|MIT Department: Electrical Engineering and Computer Science
Faculty Mentor: Prof. Jacob Andreas
Undergraduate Institution: Allegheny College
My name is Teona Bagashvili. I am originally from Tbilisi, Georgia (country). I am a junior at Allegheny College, majoring in Computer Science. During my undergraduate years, I have worked as a software engineering intern, technical leader, and research and teaching assistant. My current research interests include Software Engineering, Natural Language Processing (NLP), and Data Science. Some of my interests outside of academia are watching movies, spending time with my friends, and traveling.
Language Based Image Editing with Neuron Captions
Teona Bagashvili1, Evan Hernandez2, Jacob Andreas2
1Department of computer science, Allegheny College
2Department of Electrical Engineering and Computer Science,
Massachusetts Institute of Technology
How can we automatically edit an image given a language description of the edit?

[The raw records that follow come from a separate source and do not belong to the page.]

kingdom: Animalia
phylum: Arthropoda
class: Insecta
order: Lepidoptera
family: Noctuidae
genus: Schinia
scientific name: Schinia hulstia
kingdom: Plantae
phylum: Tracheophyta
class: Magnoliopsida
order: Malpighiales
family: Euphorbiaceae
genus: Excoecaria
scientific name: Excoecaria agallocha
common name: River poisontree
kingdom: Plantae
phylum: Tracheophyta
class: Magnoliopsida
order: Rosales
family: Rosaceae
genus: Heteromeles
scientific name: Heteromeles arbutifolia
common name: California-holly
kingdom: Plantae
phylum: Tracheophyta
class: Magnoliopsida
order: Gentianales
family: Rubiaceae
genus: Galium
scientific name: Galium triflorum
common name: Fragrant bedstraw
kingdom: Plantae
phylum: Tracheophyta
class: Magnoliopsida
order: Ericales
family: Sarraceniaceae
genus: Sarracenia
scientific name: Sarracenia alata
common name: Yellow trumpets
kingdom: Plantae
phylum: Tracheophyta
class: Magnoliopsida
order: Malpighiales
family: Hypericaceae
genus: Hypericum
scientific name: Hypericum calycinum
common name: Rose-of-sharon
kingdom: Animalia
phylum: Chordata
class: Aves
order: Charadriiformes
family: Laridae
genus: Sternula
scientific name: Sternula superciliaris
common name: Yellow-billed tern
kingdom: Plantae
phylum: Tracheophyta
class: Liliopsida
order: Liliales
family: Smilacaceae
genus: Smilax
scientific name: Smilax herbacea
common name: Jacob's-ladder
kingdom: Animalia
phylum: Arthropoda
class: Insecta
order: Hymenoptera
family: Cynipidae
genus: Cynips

One way is to look at generated images, and manipulate the models that generated them. We focus on Generative Adversarial Networks(GANs). GANs are networks that can generate photo-realistic images from scratch. We show that it is possible to perform fine-grained, localized edits of GAN outputs by selectively activating neurons based on their descriptions. Hernandez et al has recently developed a method for generating descriptions of individual neurons in deep networks. It has been used for analyzing network behavior, however, we’re going to demonstrate that it can also be useful for changing network behavior. We select the neurons based on the textual similarity between language description of edit and neuron description. To activate the selected neurons we compare three different ways of modifying the neuron activation values. 1. Find the maximum activation value for each neuron across the large collection of generated images and edit the image by setting the relevant neurons to the respective activation values. 2. Find optimal activation values using gradient descent 3. Maximize the activation values by multiplying them by the constant value. The preliminary results show that the first and the second methods are more effective at making photo-realistic edits to the image. However compared to the second method the first approach ensures that only the user-selected region of the image gets affected.